§ **Texto para análise**
----
VTQMV sai pouco mais de dois anos após Sua Alegria Foi Cancelada (2019), um trabalho que teve sua divulgação interrompida pela pandemia do covid-19, que cancelou desde o show do trio no Lollapalooza de 2020 até todos os compromissos regulares da banda que garantiriam uma vida prolongada para o lançamento. “[Durante a pandemia,] a gente estava apto a fazer música pra caramba, produzindo de casa, mandando pra um e pra outro, mixar e pá”, conta Lucas Silveira, “a gente foi fazendo isso que estava ao nosso alcance para ir construindo esse buzz em torno da gente, pra quando a gente chegasse com o álbum, rolasse um ‘créu'”. Com o anúncio e posterior lançamento do disco, a própria INVentário pode agora ser vista com outros olhos pelos fãs, já que seu propósito ficou mais bem definido.

“A ideia foi trollar mesmo”, comenta o vocalista, “foi furar bolhas, foi tentar redescobrir como se fala sobre um álbum hoje. Todo dia sai um disco foda, que você tem que ouvir. Então… ah, é desesperador, vai? É desesperador você lançar um disco que as pessoas vão ouvir por três dias e falar “beleza, parabéns, mas quero ouvir as velhas” (risos). Você não consegue fixar aquele álbum na mente das pessoas, porque o que ajudava a fixar era toda a coisa offline – os shows, um clipe, sei lá”.
----
§ **Trechos dos dados**
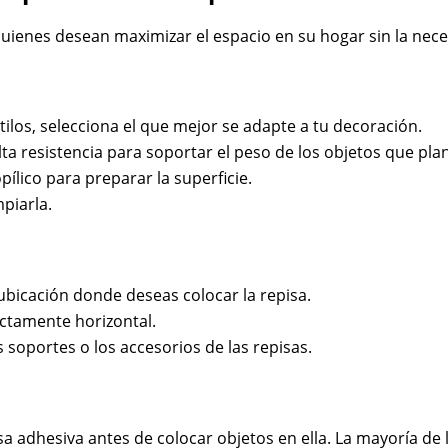
uienes desean maximizar el espacio en su hogar sin la nece
tilos, selecciona el que mejor se adapte a tu decoración.
ta resistencia para soportar el peso de los objetos que pla
ílico para preparar la superficie.
mpiarla.
ubicación donde deseas colocar la repisa.
ctamente horizontal.
 soportes o los accesorios de las repisas.
a adhesiva antes de colocar objetos en ella. La mayoría de 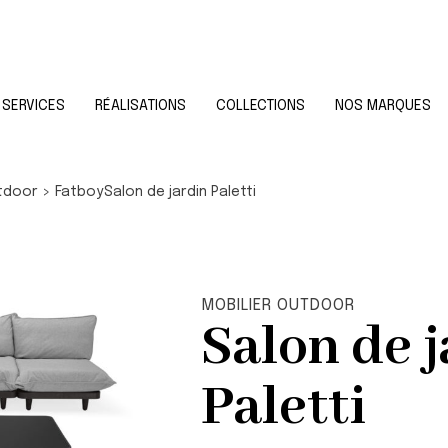
SERVICES
RÉALISATIONS
COLLECTIONS
NOS MARQUES
utdoor
>
Fatboy
Salon de jardin Paletti
MOBILIER OUTDOOR
Salon de 
Paletti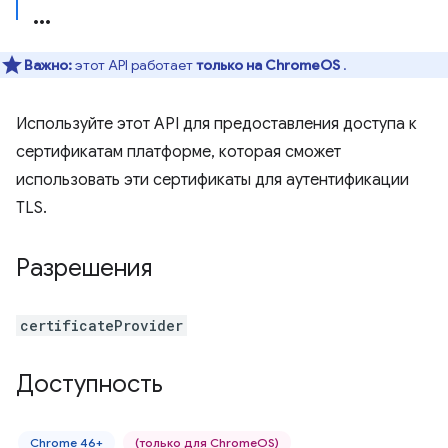
Важно:
этот API работает
только на ChromeOS
.
Используйте этот API для предоставления доступа к
сертификатам платформе, которая сможет
использовать эти сертификаты для аутентификации
TLS.
Разрешения
certificateProvider
Доступность
Chrome 46+
(только для ChromeOS)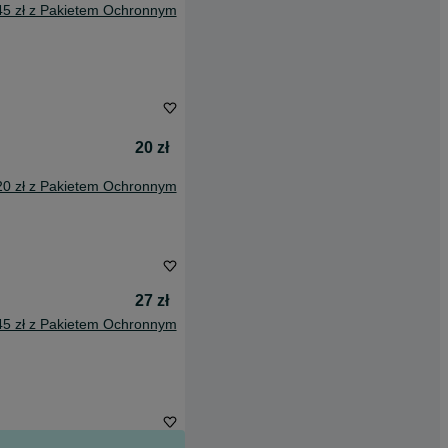
45 zł z Pakietem Ochronnym
20 zł
20 zł z Pakietem Ochronnym
27 zł
45 zł z Pakietem Ochronnym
----
§ **Tarefas do exercício**
1. Repita, do texto sobre o álbum VTQMV, o trecho de "VTQMV sai pouco" a "mais bem definido.", sem alterar nada.
2. Retome o texto sobre o álbum VTQMV logo após a última frase e dê continuidade a ele.

§ **Respostas do exercício**
1.
VTQMV sai pouco mais de dois anos após Sua Alegria Foi Cancelada (2019), um trabalho que teve sua divulgação interrompida pela pandemia do covid-19, que cancelou desde o show do trio no Lollapalooza de 2020 até todos os compromissos regulares da banda que garantiriam uma vida prolongada para o lançamento. “[Durante a pandemia,] a gente estava apto a fazer música pra caramba, produzindo de casa, mandando pra um e pra outro, mixar e pá”, conta Lucas Silveira, “a gente foi fazendo isso que estava ao nosso alcance para ir construindo esse buzz em torno da gente, pra quando a gente chegasse com o álbum, rolasse um ‘créu'”. Com o anúncio e posterior lançamento do disco, a própria INVentário pode agora ser vista com outros olhos pelos fãs, já que seu propósito ficou mais bem definido.

2.
A audição de Vou Ter que Me Virar é marcada por uma característica compartilhada tanto com a mixtape que lhe precedeu, quanto com o próprio Sua Alegria…: Uma certa “elasticidade” sonora, a capacidade da banda se esticar a diversas direções dentro daquilo que constitui sua identidade. A faixa-título, que inaugura a obra, vem no clima “para dançar chorando”, seguida por FUDEU!!!, música tão cheia de energia punk quanto seu título, e o ouvinte repara logo na terceira faixa (Casa Assombrada) que o que vem pela frente é sempre a surpresa.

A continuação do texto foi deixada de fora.